→ TO DO:
a: In the AI code review passage, which function is flagged for a possible N+1 query?
b: Continue the AI code review passage from its last line.

→ SUPPLIED PASSAGE:
_ _ _ _
Output Format: Summary, Not Comments
Instead of inline comments that clutter the PR, generate a single summary:
<!-- Example AI Review Summary -->
## 🤖 AI Review Summary
**PR Type:** Feature
**Risk Level:** 🟡 Medium
**Estimated Review Time:** 20 minutes
### Key Findings
#### Security (1 warning)
- **Rate limiting missing on `/api/auth/reset-password`**
`src/app/api/auth/reset-password/route.ts`
The password reset endpoint accepts unlimited requests. Consider adding rate limiting to prevent enumeration attacks.
#### Performance (1 info)
- **N+1 query potential in user list**
`src/services/user.service.ts:45`
The `getUsersWithTeams()` function fetches teams in a loop. Consider using `include` or a join.
### Suggested Focus Areas
1. Verify the rate limiting concern above
2. Check the new permission logic in `src/lib/permissions/team.ts`
3. Confirm the migration is backward compatible
---
*This summary was generated to assist human review. All findings require human verification.*
Feedback Loop Implementation
Track what AI suggestions get accepted to improve over time:
// tools/ai-review/src/feedback.ts
import { Octokit } from '@octokit/rest';
interface FeedbackEvent {
prNumber: number;
findingId: string;
findingType: 'security' | 'performance' | 'testability' | 'documentation';
severity: string;
action: 'accepted' | 'rejected' | 'ignored';
reviewerComment?: string;
timestamp: string;
}
export async function collectFeedback(octokit: Octokit, repo: { owner: string; repo: string }) {
// Get recently merged PRs
const { data: prs } = await octokit.pulls.list({
...repo,
state: 'closed',
sort: 'updated',
direction: 'desc',
per_page: 50,
});
const mergedPRs = prs.filter(pr => pr.merged_at);
for (const pr of mergedPRs) {
// Get AI review comment
const { data: comments } = await octokit.issues.listComments({
...repo,
issue_number: pr.number,
});
const aiComment = comments.find(c =>
c.user?.login === 'github-actions[bot]' &&
c.body?.includes('AI Review Summary')
_ _ _ _
→ INPUT DATA:
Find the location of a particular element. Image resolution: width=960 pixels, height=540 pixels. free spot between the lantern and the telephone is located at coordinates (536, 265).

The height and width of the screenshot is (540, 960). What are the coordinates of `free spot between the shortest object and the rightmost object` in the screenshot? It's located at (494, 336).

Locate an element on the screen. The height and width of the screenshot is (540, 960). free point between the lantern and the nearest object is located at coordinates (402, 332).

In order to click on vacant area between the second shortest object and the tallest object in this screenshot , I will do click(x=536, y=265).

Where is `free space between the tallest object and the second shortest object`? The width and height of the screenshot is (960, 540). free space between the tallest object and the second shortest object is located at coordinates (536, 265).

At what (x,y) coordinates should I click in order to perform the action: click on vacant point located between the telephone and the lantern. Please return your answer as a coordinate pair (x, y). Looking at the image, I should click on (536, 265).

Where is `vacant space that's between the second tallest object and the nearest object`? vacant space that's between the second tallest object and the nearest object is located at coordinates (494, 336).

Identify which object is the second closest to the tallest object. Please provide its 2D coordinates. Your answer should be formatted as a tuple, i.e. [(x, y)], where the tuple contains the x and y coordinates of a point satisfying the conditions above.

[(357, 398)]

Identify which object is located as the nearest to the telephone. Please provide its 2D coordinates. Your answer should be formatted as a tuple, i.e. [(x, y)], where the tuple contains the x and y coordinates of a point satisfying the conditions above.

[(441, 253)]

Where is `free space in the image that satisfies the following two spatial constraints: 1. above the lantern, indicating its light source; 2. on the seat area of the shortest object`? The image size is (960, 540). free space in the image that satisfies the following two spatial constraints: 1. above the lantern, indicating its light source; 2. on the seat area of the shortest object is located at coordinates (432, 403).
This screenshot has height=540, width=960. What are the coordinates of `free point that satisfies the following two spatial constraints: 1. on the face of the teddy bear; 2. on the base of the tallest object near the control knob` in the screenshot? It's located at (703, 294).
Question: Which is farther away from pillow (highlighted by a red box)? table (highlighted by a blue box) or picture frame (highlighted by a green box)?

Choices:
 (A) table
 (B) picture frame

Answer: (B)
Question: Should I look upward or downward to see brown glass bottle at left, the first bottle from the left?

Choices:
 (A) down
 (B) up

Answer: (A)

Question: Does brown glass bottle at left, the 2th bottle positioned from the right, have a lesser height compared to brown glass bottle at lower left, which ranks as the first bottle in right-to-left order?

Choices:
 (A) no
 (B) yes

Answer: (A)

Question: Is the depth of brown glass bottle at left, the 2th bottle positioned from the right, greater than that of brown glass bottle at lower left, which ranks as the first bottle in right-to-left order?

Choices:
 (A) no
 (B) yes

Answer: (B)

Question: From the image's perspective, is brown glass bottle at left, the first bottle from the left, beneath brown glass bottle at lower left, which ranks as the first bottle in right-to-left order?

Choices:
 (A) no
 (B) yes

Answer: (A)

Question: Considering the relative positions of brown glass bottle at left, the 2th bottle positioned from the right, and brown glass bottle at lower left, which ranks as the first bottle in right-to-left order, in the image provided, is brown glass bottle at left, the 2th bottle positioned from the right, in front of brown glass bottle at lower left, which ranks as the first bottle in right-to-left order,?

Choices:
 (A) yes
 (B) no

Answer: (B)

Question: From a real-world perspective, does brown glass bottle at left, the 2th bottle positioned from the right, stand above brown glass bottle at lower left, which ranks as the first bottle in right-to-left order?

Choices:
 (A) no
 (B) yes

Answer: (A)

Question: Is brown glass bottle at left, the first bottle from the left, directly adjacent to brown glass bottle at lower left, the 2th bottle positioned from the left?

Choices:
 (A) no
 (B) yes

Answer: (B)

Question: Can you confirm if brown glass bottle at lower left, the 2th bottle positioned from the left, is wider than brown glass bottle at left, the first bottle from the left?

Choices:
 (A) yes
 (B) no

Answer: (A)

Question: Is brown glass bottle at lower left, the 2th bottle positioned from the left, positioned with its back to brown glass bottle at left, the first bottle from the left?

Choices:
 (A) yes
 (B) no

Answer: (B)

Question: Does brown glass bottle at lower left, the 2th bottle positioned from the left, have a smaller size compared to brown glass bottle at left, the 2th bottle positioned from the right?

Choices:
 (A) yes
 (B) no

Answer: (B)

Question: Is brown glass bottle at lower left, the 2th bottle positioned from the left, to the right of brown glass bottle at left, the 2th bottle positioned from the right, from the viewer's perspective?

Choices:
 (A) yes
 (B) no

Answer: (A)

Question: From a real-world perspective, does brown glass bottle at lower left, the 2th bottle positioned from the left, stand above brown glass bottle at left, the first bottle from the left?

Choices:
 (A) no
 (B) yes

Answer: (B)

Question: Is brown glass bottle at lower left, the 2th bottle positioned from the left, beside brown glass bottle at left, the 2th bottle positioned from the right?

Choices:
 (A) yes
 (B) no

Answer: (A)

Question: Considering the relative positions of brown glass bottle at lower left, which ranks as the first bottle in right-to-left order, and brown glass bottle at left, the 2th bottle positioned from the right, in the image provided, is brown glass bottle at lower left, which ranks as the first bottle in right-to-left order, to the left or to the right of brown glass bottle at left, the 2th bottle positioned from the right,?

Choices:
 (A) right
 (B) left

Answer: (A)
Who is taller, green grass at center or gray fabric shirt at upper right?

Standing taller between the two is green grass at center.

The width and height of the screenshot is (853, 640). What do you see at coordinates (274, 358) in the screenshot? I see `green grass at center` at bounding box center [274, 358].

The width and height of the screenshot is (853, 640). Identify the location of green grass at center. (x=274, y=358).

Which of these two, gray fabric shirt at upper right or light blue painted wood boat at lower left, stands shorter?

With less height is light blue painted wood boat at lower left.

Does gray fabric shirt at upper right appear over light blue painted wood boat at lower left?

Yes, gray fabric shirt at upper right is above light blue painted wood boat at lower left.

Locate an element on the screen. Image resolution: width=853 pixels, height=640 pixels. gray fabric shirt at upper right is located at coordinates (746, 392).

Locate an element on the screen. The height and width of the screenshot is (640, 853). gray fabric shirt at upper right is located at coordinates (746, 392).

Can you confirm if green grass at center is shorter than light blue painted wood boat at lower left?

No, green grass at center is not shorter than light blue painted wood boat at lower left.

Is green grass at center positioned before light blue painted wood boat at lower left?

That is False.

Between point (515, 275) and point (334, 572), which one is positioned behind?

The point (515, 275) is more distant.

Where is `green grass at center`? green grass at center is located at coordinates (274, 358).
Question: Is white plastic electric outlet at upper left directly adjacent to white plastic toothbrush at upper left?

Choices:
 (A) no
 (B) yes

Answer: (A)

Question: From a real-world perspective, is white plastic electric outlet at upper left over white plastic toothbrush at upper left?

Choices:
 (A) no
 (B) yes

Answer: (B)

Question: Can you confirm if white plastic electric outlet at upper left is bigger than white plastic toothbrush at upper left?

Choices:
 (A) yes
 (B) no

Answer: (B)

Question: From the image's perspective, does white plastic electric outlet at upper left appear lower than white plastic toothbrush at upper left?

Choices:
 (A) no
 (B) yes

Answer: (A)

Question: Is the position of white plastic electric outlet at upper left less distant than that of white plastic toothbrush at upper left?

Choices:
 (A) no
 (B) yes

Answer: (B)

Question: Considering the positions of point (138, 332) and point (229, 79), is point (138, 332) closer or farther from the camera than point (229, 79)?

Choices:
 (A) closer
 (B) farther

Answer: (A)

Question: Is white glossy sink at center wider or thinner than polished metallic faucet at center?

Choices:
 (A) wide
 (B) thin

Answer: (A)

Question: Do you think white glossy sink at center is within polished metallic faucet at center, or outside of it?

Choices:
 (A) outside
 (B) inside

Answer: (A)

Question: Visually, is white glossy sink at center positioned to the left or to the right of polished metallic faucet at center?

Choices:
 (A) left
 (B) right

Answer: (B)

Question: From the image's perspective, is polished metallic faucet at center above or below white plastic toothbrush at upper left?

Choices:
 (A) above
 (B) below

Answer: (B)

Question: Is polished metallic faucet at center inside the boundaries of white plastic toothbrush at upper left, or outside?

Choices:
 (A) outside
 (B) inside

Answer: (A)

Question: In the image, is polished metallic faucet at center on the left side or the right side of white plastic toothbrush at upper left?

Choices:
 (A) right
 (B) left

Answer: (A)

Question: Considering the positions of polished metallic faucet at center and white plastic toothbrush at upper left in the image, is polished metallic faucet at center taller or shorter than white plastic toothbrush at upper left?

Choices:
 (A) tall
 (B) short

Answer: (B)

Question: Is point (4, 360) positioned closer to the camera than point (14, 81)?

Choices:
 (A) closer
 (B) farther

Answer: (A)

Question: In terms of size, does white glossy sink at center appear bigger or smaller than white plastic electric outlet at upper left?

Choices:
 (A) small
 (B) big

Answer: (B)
_ _ _ _
→ ANSWERS FOR THE EXERCISE:
a: The `getUsersWithTeams()` function in `src/services/user.service.ts`.

b:
);
if (!aiComment) continue;
// Get human reviewer reactions/responses
const { data: reviews } = await octokit.pulls.listReviews({
...repo,
pull_number: pr.number,
});
// Parse what happened to each finding
const feedback = analyzeFeedback(aiComment.body!, reviews, pr);
// Store for analysis
await storeFeedback(feedback);
}
}
async function analyzeFeedback(
aiComment: string,
reviews: any[],
pr: any
): Promise<FeedbackEvent[]> {
const events: FeedbackEvent[] = [];
// Parse findings from AI comment
const findings = parseAIFindings(aiComment);
for (const finding of findings) {
// Check if there were commits addressing this finding
const wasAddressed = await checkIfAddressed(finding, pr);
// Check if reviewer explicitly dismissed
const wasDismissed = reviews.some(r =>
r.body?.toLowerCase().includes(finding.title.toLowerCase()) &&
(r.body?.includes('not applicable') || r.body?.includes('false positive'))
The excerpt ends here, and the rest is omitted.